Most important to notice is the large amounts of “unhealthy” carbohydrates (table sugar) that must be
consumed for even small changes in blood lipids to be noticed.
In highly-controlled experiments, in order to show a rise in triglycerides, the experimental design has to
be based on feeding the subjects large amounts of refined sugars and flours, and/or the subjects in the
experiments are required to eat more food than they can comfortably consume; in other words, they are
forced to overeat. Confirmation of the healthfulness of carbohydrates is seen when people are fed
starches, such as whole grains, beans, and potatoes, and green and yellow vegetables, rather than overfed sugars and flours; their triglyceride levels do not increase.
Dr. Weil‟s position runs contrary to several irrefutable observations that you can make for yourself.
Starches have fueled the engines of human civilizations for at least the past 14,000 years. Carbohydrates
(starches), such as rice in Asia, corn in Central America, potatoes in South America, and barley and
wheat in Europe, have provided the bulk of the calories for almost all human diets. Only a few small
primitive populations, living at the extremes of the environment, such as the Inuit (Eskimos), have been
fueled by saturated fats. Just as undeniable, worldwide today, populations of people who consume the
greatest amounts of carbohydrate are the trimmest and fittest, and also have the lowest incidence of
heart disease and diabetes. This truth is confirmed by observing the change that occurs when people
from Japan, for example, migrate to the United States or Europe. As they eat less rice (carbohydrate)
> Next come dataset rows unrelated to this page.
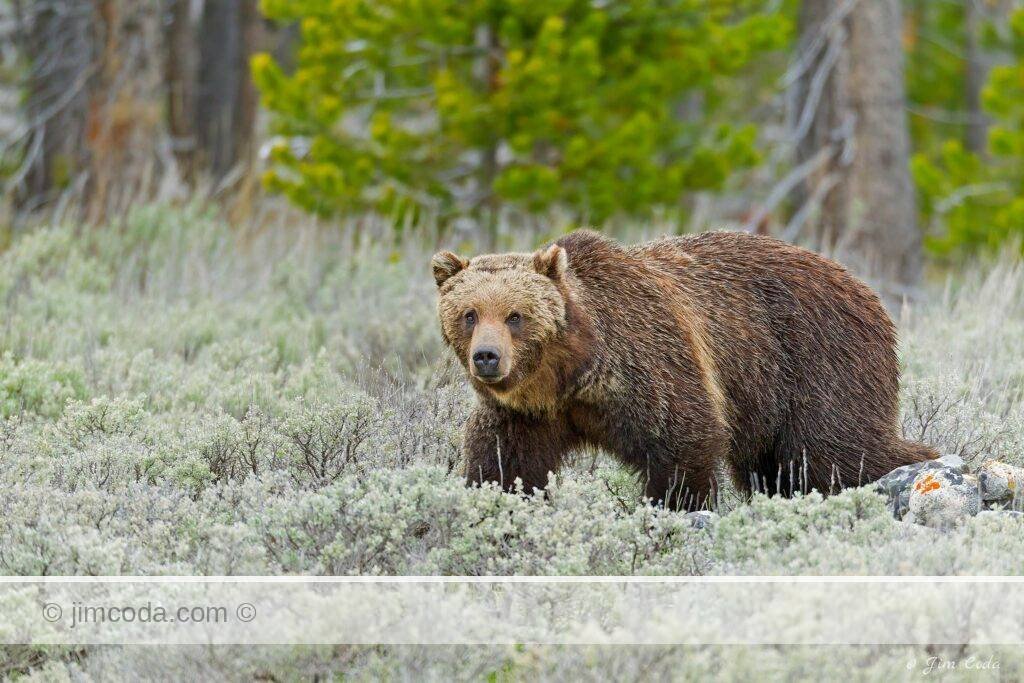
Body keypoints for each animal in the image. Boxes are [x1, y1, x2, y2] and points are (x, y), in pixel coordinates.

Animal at [432, 229, 937, 511]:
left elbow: (682, 438)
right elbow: (505, 463)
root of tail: (867, 290)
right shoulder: (528, 412)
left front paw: (674, 507)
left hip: (818, 359)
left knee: (835, 451)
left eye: (515, 315)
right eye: (469, 314)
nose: (487, 357)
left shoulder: (649, 360)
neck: (571, 373)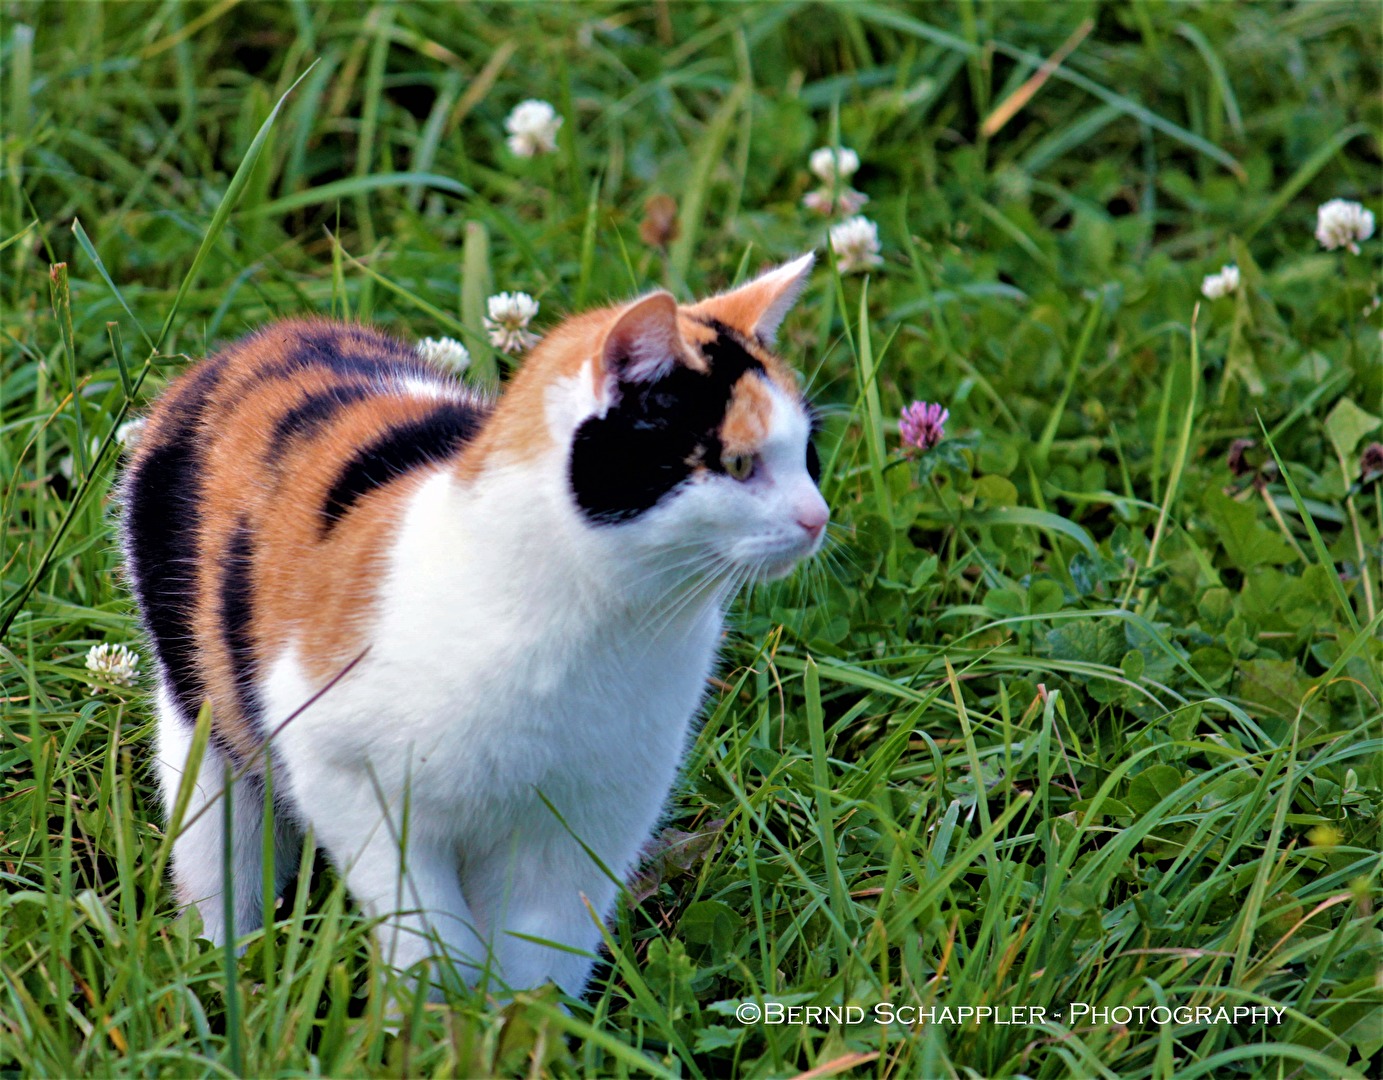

and more saturated fat (meat and dairy products) they become fatter and sicker.
Pointing the guilty finger away from fat and towards carbohydrates is self-serving for those diet-experts
who themselves refuse to give up their high-fat diet. Food industries buy scientific research published in
respectable journals because it is one of their most effective marketing tools. The end result of this mixing up of the truth could be that billions of people will be deprived of a real opportunity to live long, disease-free lives.